Penulis : Madaniatuzahro Mahasiswi kedokteran Untad | editor : admin
PALU- Fenomena child grooming kini menjadi ancaman nyata di tengah derasnya arus digital. Pelaku—orang dewasa dengan niat jahat—secara aktif membangun kedekatan emosional dengan anak-anak demi mengeksploitasi mereka secara seksual, emosional, dan psikologis.
Di era digital, para pelaku memanfaatkan berbagai platform seperti game online, Instagram, TikTok, hingga Telegram.
Mereka menyamar sebagai teman sebaya, lalu merayu dengan pujian, perhatian, dan hadiah. Anak-anak yang belum mampu berpikir kritis danmembedakan mana yang aman dan berbahaya pun mudah percaya. Mereka merasa dicintai, dihargai, dan dilindungi, padahal kenyataannya mereka sedang dijebak.

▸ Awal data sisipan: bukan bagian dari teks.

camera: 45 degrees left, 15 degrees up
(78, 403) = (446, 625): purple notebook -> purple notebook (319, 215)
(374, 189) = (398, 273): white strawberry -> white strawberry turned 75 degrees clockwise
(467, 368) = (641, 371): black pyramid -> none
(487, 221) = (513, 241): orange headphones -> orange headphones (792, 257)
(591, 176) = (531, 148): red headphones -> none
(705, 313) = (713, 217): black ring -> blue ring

Kasus child grooming tidak pandang bulu. Anak laki-laki maupun perempuan, dari berbagai usia, bisa menjadi korban. Dalam banyak kasus, korban bahkan tidak menyadari bahwa mereka sedang dimanipulasi. Rasa percaya yang tumbuh terhadap pelaku justru menjadi pintu masuk utama terjadinya pelecehan.
Orang tua memegang peran utama dalam pencegahan. Mereka harus aktif mengawasi aktivitas digital anak, memahami platform yang digunakan, serta menjalin komunikasi terbuka.

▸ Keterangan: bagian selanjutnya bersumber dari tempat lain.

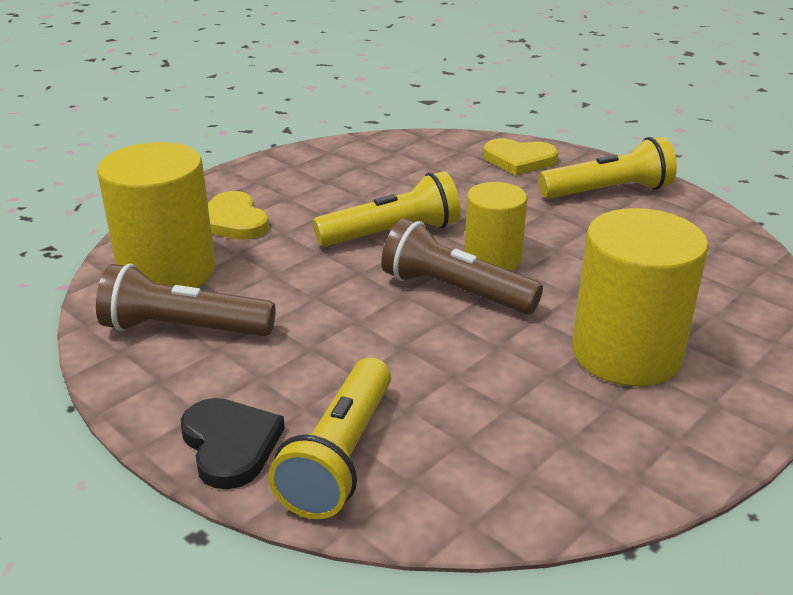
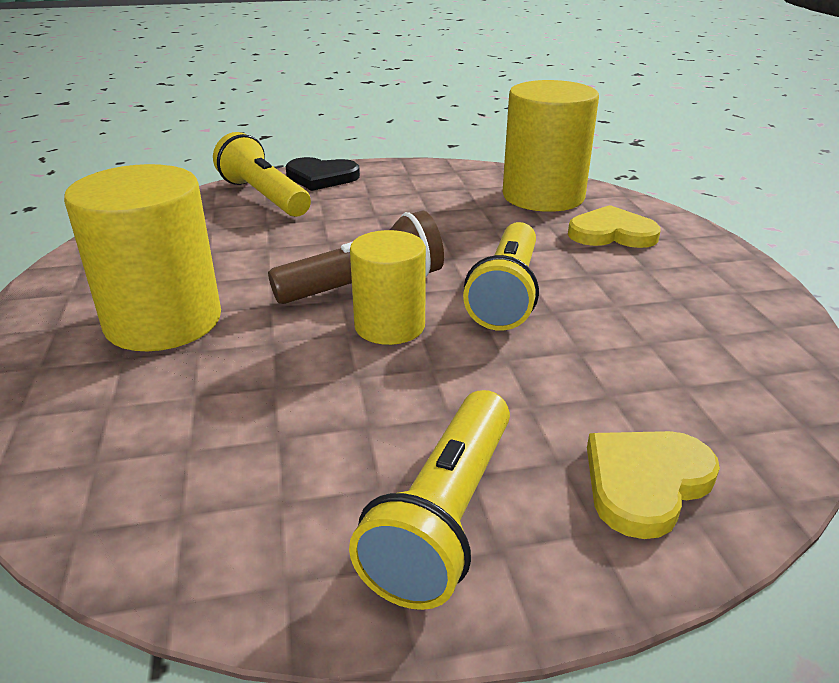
camera: 125 degrees right, 0 degrees up
(183, 329) = (455, 187): brown flashlight -> none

Anak-anak membutuhkan pendampingan saatberselancar di dunia maya, karena mereka belum mampu menyaring konten atau interaksi yang membahayakan diri mereka.

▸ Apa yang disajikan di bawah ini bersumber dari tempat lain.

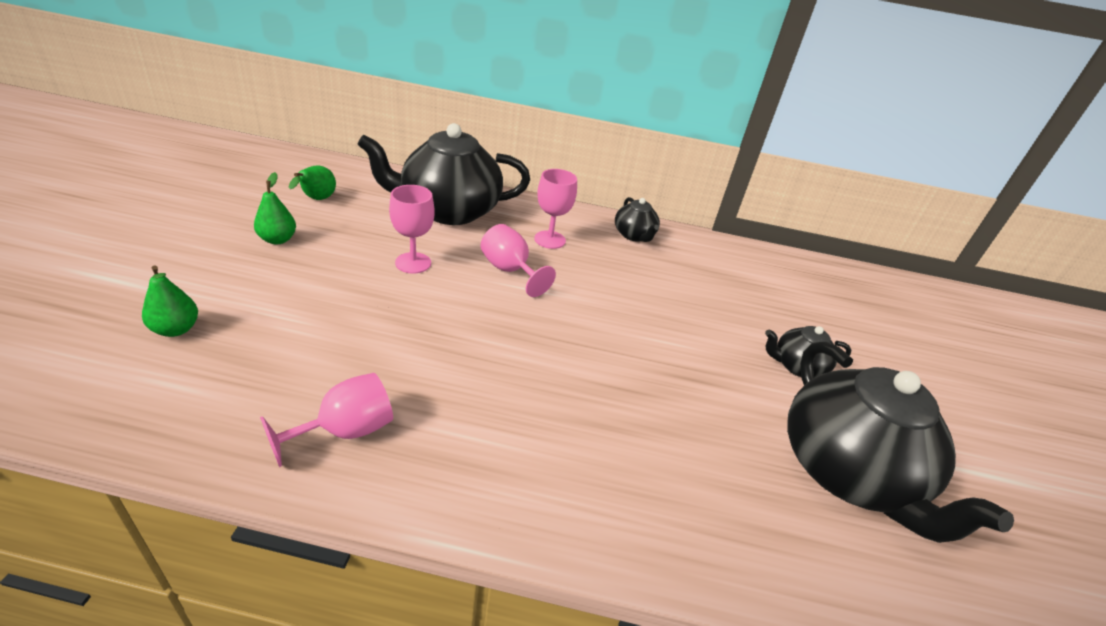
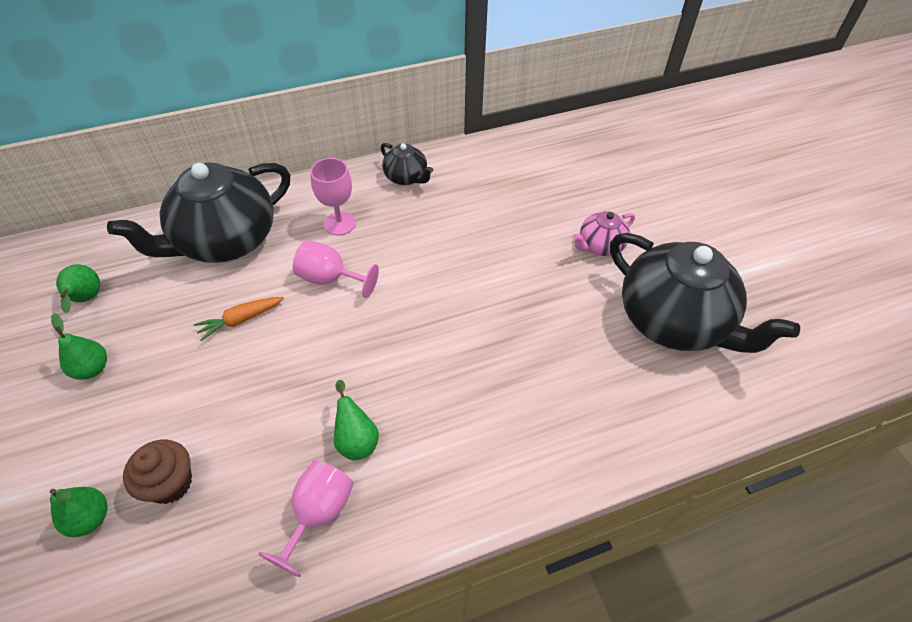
camera: 25 degrees left, 15 degrees up
(254, 339) = (170, 483): none -> brown cupcake
(413, 263) = (241, 320): pink goblet -> orange carrot
(430, 393) = (356, 439): none -> green pear
(797, 366) = (600, 245): black teapot -> pink teapot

Pemerintah pun tidak boleh tinggal diam. Negara harus menunjukkan keberpihakan terhadap perlindungan anak dengan menindak tegas pelaku child grooming.
Pemerintah perlu menerapkan hukuman berat, memperkuat keamanan digital nasional, serta mewajibkan platform digital menerapkan sistem perlindungan yang ramah anak.
Child grooming bukan sekadar isu digital, melainkan kejahatan serius yang mengancam masa depan generasi bangsa.
Jika kita gagal melindungi anak-anak hari ini, kita akan menuai generasi yang rusak secara emosional dan sosial. Karena itu, orang tua, masyarakat, dan negara harus bersatu membangun ruang digital yang aman, sehat, dan mendidik.